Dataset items
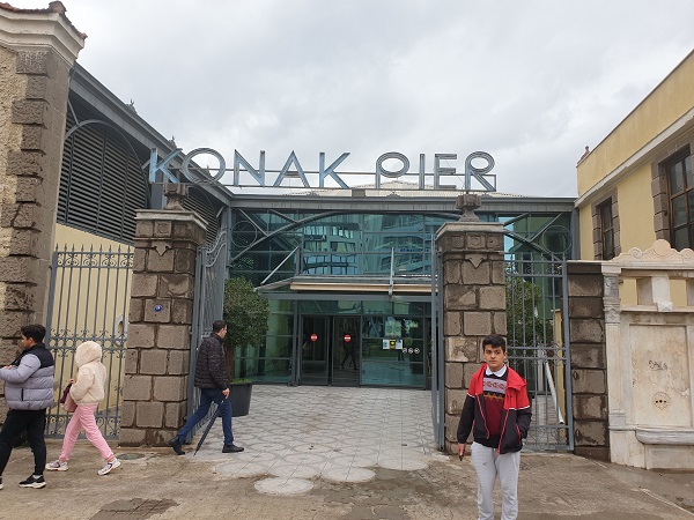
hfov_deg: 67.3
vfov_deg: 53.1
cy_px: 260
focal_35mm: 26
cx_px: 347
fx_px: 521
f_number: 2.4
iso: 50
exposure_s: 1/178
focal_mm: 4.3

- YOUR ASSIGNMENT -
Retype the data exactly as it stands, but keep the images out of your copy.

- EXPECTED ANSWER -
hfov_deg: 67.3
vfov_deg: 53.1
cy_px: 260
focal_35mm: 26
cx_px: 347
fx_px: 521
f_number: 2.4
iso: 50
exposure_s: 1/178
focal_mm: 4.3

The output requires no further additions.